E as facilidades que nos tinham prometido estavam bem longe daquilo que encontrámos. A casa que o João Simão nos tinha arranjado era pouco mais que uma barraca, com uns colchões e mais umas coisitas que devia ter apanhada na poubella, mas o pior foram os problemas em arranjar os papéis para podermos começar a trabalhar. Só ao fim de quatro meses, a 12 de janeiro, é que o meu marido pôde entrar ao trabalho. O pouco dinheiro que levávamos acabou-se depressa e passámos muitas dificuldades. Nunca me hei de esquecer de um dia, perto do Natal, o meu filho ver lá um garoto a comer uma tangera, chegar ao pé de mim e dizer-me que também gostava tanto de comer uma. Ele que sempre tinha tido tudo o que queria, e naquele dia nem uma tangera lhe podia dar…

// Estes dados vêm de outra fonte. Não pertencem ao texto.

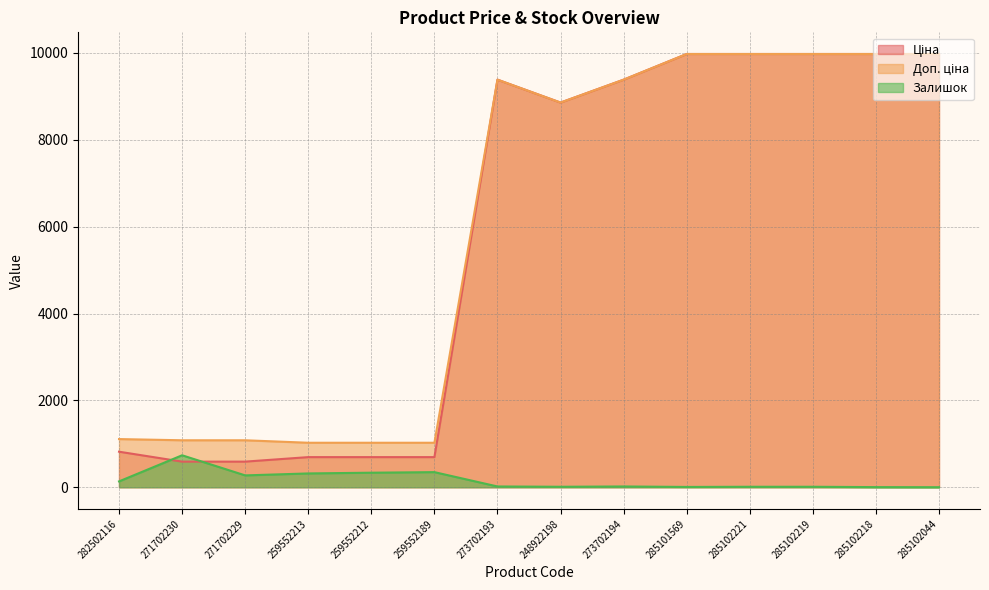

What is the difference between the second highest and second lowest values in the Залишок series?

345.0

Entretanto, no dia 23 de dezembro nasceu a minha filha, em casa, ajudada só pela minha mãe, e sem nada de jeito para a agasalhar. Eu que tanto tinha desejado aquela menina e dizia para mim que havia de a criar como uma princesa. O que eu chorei de a ver assim tão pequenina e desprotegida!

Finalmente, quando começámos a trabalhar os dois, a vida melhorou. Era uma fábrica de móveis muito grande, com mais de dois mil trabalhadores, franceses, portugueses e marroquinos, onde havia sempre que fazer. Mas tivemos que trabalhar no duro e fazer muitos sacrifícios para podermos endireitar a vida, criar três filhos, e arranjar cá uma casinha, que era o sonho de todos os emigrantes. Depois da retraite ainda gozámos um bocadinho, mas já não foi a mesma coisa de como quando éramos novos.

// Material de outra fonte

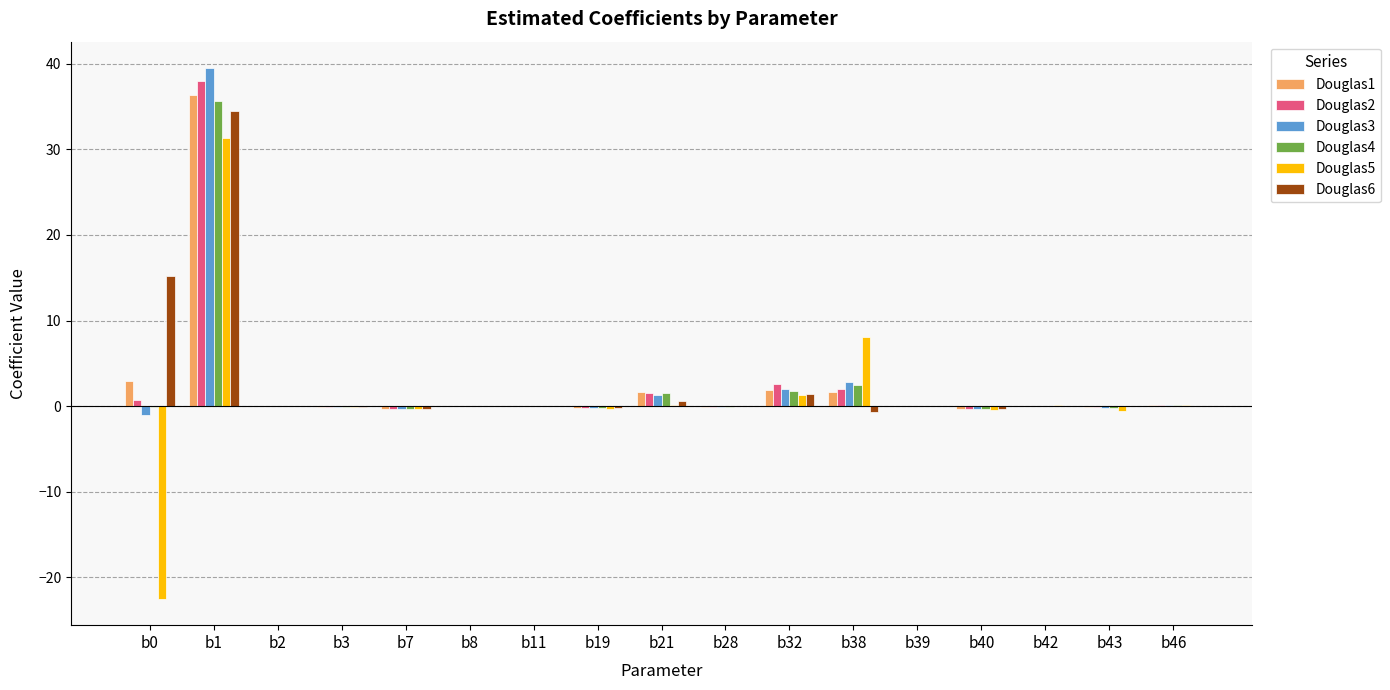

What is the sum of all Douglas5 values?

16.7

Agora, que a minha mãe lá morreu, o meu marido também já lá está, e os meus filhos e netos têm as vidas deles, já não volto de todo para cá. Ainda gosto de vir à minha terra, mas às vezes acho que em Portugal já não me olham como portuguesa, como na França nunca me viram como francesa. É como se, entre cá e lá, já não fosse ninguém.

Já lá vão tantos anos e nunca me hei de esquecer das palavras que o meu irmão me disse um dia: «Irmã, sei que estás a pensar ir para França; podes ir, que não me vais tirar o trabalho a mim nem a ninguém, mas a felicidade que aqui tens podes crer que não a vais encontrar por lá…». Palavras tão certas!